In every other respect Mihara's animation is heads and shoulders above most of the rest in the series. It's clear why he's such an important pillar of Satoshi Kon's films. Mihara is technically accomplished, able to draw and move a character from any direction not just correctly but also create motion that feels good and is full of interesting ideas. In terms of all the fundamentals of animation, he is possibly the only animator in the series aside from Ito who has bothered to invest the effort needed to fill out the movements with real nuance. Aside from Mihara's animation, it was really only in Ito's hands that it felt like there was substantial acting going on. Testifying to Mihara's intent to invest his movements with as much nuance as possible is the fact that he also went back after he had finished the keys and proceeded to inbetween his own animation. Of the handful of inbetweeners, he tops the list. That's certainly unprecedented to my knowledge in anime. There are rails laid in the process of animation production, and by jumping over them by doing that in order to perfect his task, he's providing service beyond the call of duty. This is obviously in an attempt to fill out his animation with the intended nuance, and in the Japanese system there's probably not many other ways of doing it, short of drawing "full limited" like Mitsuo Iso in order to excise the iffy middleman.

What pleased me most was to see that Mihara's work was fully backed up by the directing. The director is series assistant director Atsushi Takahashi, who did Nobutoshi Ogura's ep 3. I love his poetic sensibility and brilliant eye for assembling beautiful visual images from unlikely sources. The background images in this episode are some of the most striking in the entire series, particularly the view from the elevator.
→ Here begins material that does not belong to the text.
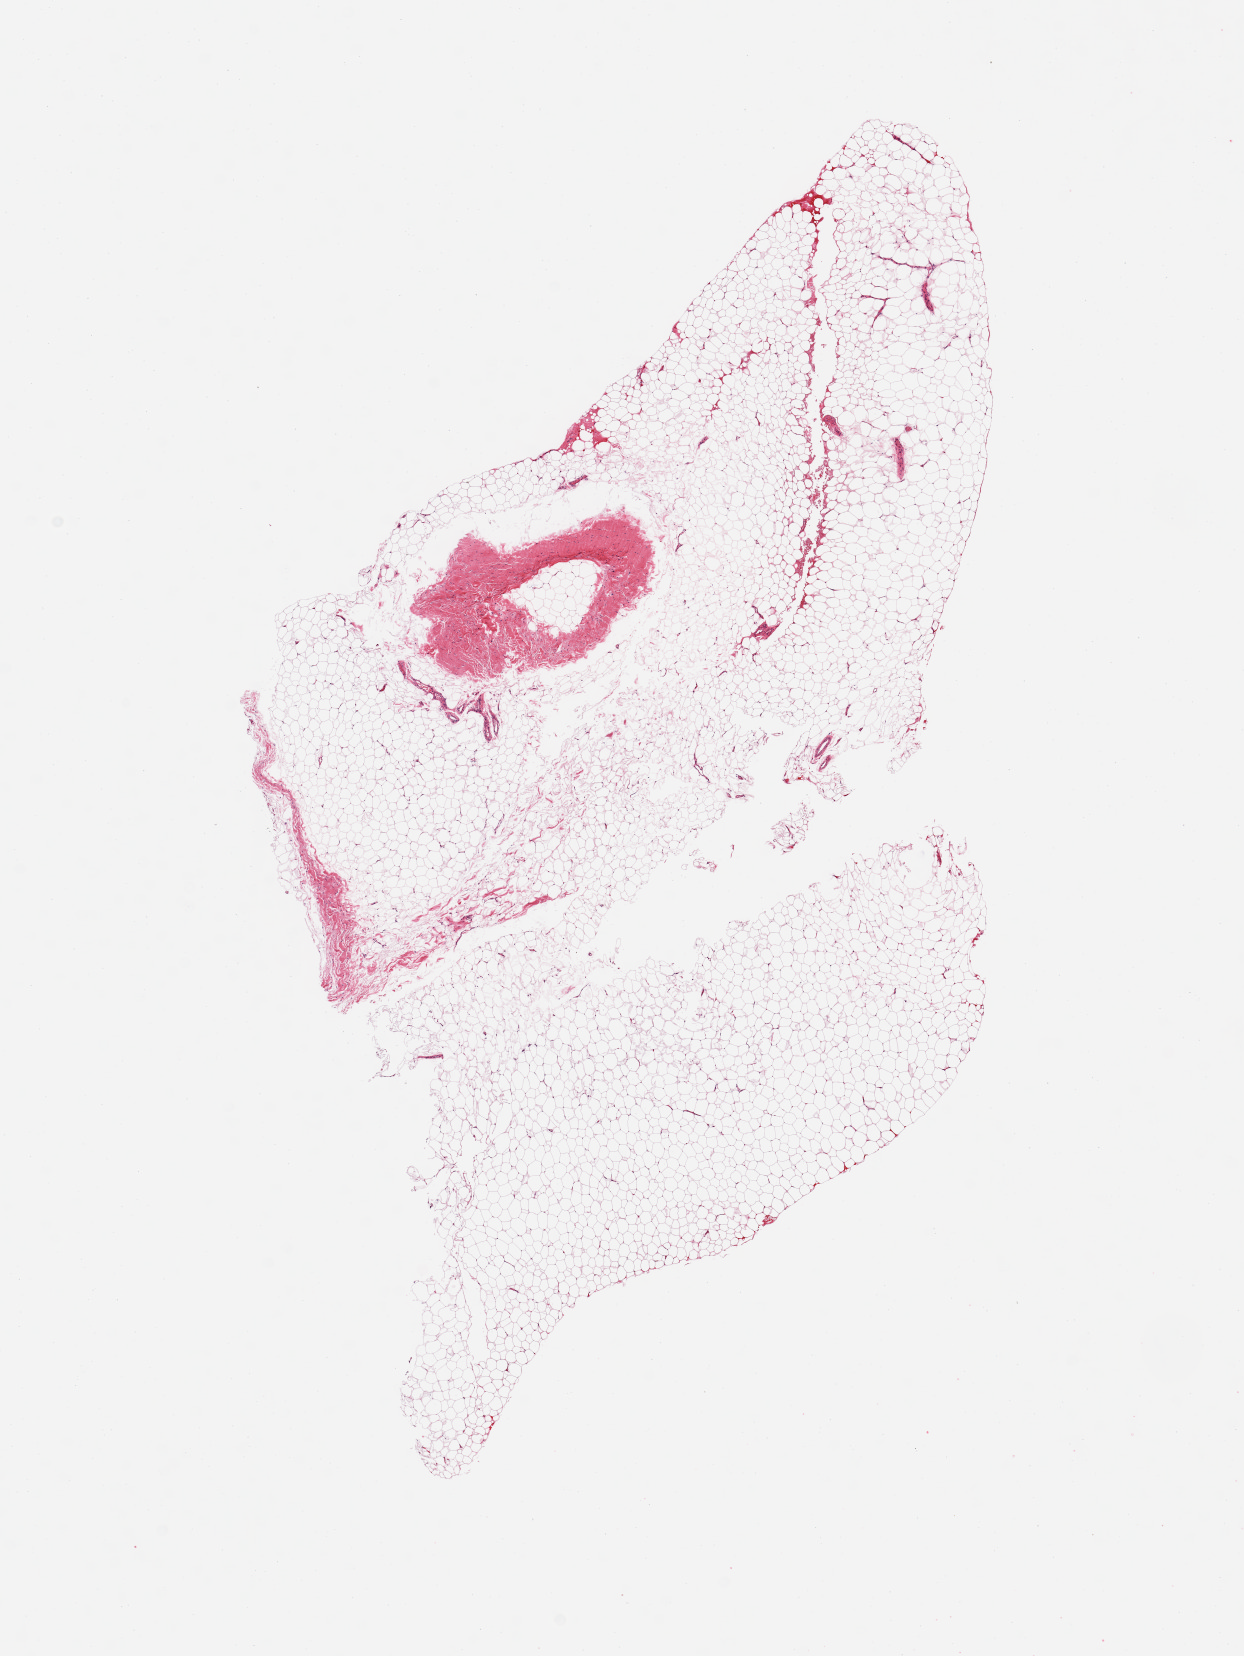
Whole-slide image, H&E stain, shown as a low-resolution overview of the whole scanned area (about 9.8 x 13.1 mm); PAXgene-fixed, paraffin-embedded tissue; target tissue: adipose tissue; tissue donor sample.
Review note (as recorded): 1 piece; not skin, adipose tissue with small portion of fibrous tissue.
The tone of the screen is rich and colorful, full of texture while never going overboard, keeping things balanced and focused, pushing this series' unique approach to backgrounds to a sort of culmination. Takahashi's directing style is all his own, but just as accomplished as Kenji Nakamura's. Takahashi's directing would seem to be about exploring the inner psyche of the characters through rich, dreamlike images. It is slower and more deliberate, never feeling forced. This episode came across as having considerably more psychological depth and resonance than usual. Takahashi wrote, storyboarded and directed the episode, so like the previous two episodes, yet again we get to see an episode of unusually honed and unified proportions. There's no feeling of compromise. Takahashi's very strong vision of how to tell this story is unsullied. Interestingly, then, the last four episodes of this series will have been one-man-shows in this way, showcasing four unique directing approaches. I'm eager to see how Yuasa will wrap things up.

Finally, the avant is also worth note. It's animated in a very memorable way, full of interesting realistic gestures with those flailing arms. In fact it's an interesting hybrid, an animation experiment asking the question: what is real in animation? They actually had an actor play out the part and filmed it. Mihara went back and took poses from the film that he thought he could use in the animation, and then drew his drawings making reference to those poses, pieced together as he saw fit, unrelated to the original. So it's real, yet it's animated. Mihara's dedication to creating interesing and never seen before animation shines through yet again in this inventive little animated puzzle. The subject also happens to be rather baffling and thought-provoking, hinting at an entire situation that we have to try to piece together with just the few clues provided in those thirty seconds.

All in all, I didn't think the impact of ep 1 or 10 would be surpassed, but the duo of Atsushi Takahashi and Michio Mihara have created a real gem in this episode, which stands on its own as a perfect little film that is also tremendously stimulating as animation. Notably, the characters look quite different in this episode - Mihara gave them all his own unmistakable interpretation - yet the characters remain the characters, and are in fact more alive than in most of the other episodes. If for nothing else, Kemonozume will have been valuable for showing that it is possible to encompass a wide variety of touch without losing a sense of unity, while gaining a hell of a lot of richness in the process.